I don’t really enjoy moving, but I don’t mind new places. I consider myself pretty adaptable, and think I could live pretty much anywhere. I’d just have to get used to it.

I’ve visited a good portion of the U.S., too, but there’s a lot I haven’t seen. I like to think about places I haven’t yet been, and I hope to visit several countries before my time on Earth is done. The only other country I’ve been to so far is Canada.

But I also love to visit familiar places that are important to me for some reason or another.

This past weekend, my wife and I took our three daughters and drove to the northeast corner of the state to visit Corinth, where I spent my childhood.
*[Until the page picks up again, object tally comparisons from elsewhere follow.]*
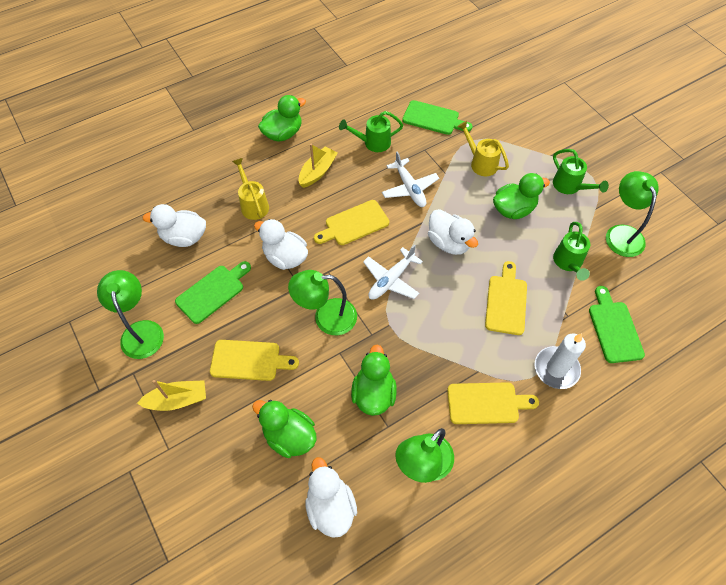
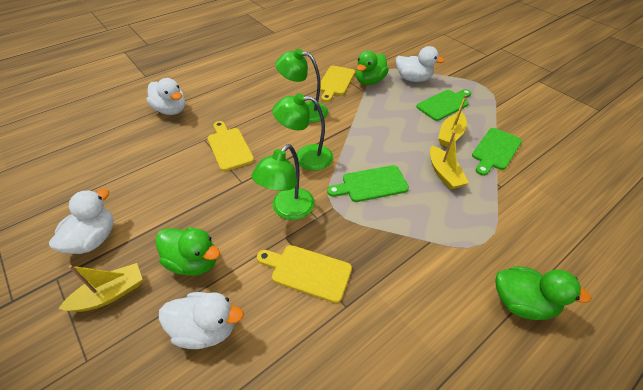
green duck: 4 -> 3
green lamp: 4 -> 3
green watering can: 3 -> 0
white candle: 1 -> 0
white plane: 2 -> 0
yellow boat: 2 -> 3
yellow cutting board: 4 -> 3
yellow watering can: 2 -> 0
We had slugburgers (look ’em up), saw the house I grew up in — it sure has gotten smaller — and where my old school used to be, visited landmarks of the Civil War and the town’s history, and spent some time at the Battery Robinett Corinth Civil War Interpretive Center.

We took a self-guided tour of Elvis’ birthplace in Tupelo and drove across to Memphis to take photos of Graceland and add our names to the brick wall across the front of the property. We also ate some really good burgers and wings at a dive off Elvis Presley Boulevard.

We did it all in one day — 20 hours. More than half of that was spent driving (11 hours). Well, that doesn’t count the driving within Tupelo, Corinth and Memphis.

We came home with a collection of postcards, guitar picks and fridge magnets, plus a stack of extra slugburgers.

We were hot and tired, sweaty and tired, rained on and tired and just plain tired.

But I loved it.

I got to spend 20 straight hours with my wife and kids doing stuff spur of the moment. And listening to the girls sing three-part harmony of Disney movie songs in the back seat for hours honestly never got old.

I may have lost sleep, but I gained some great memories, and we’re already planning the next trip.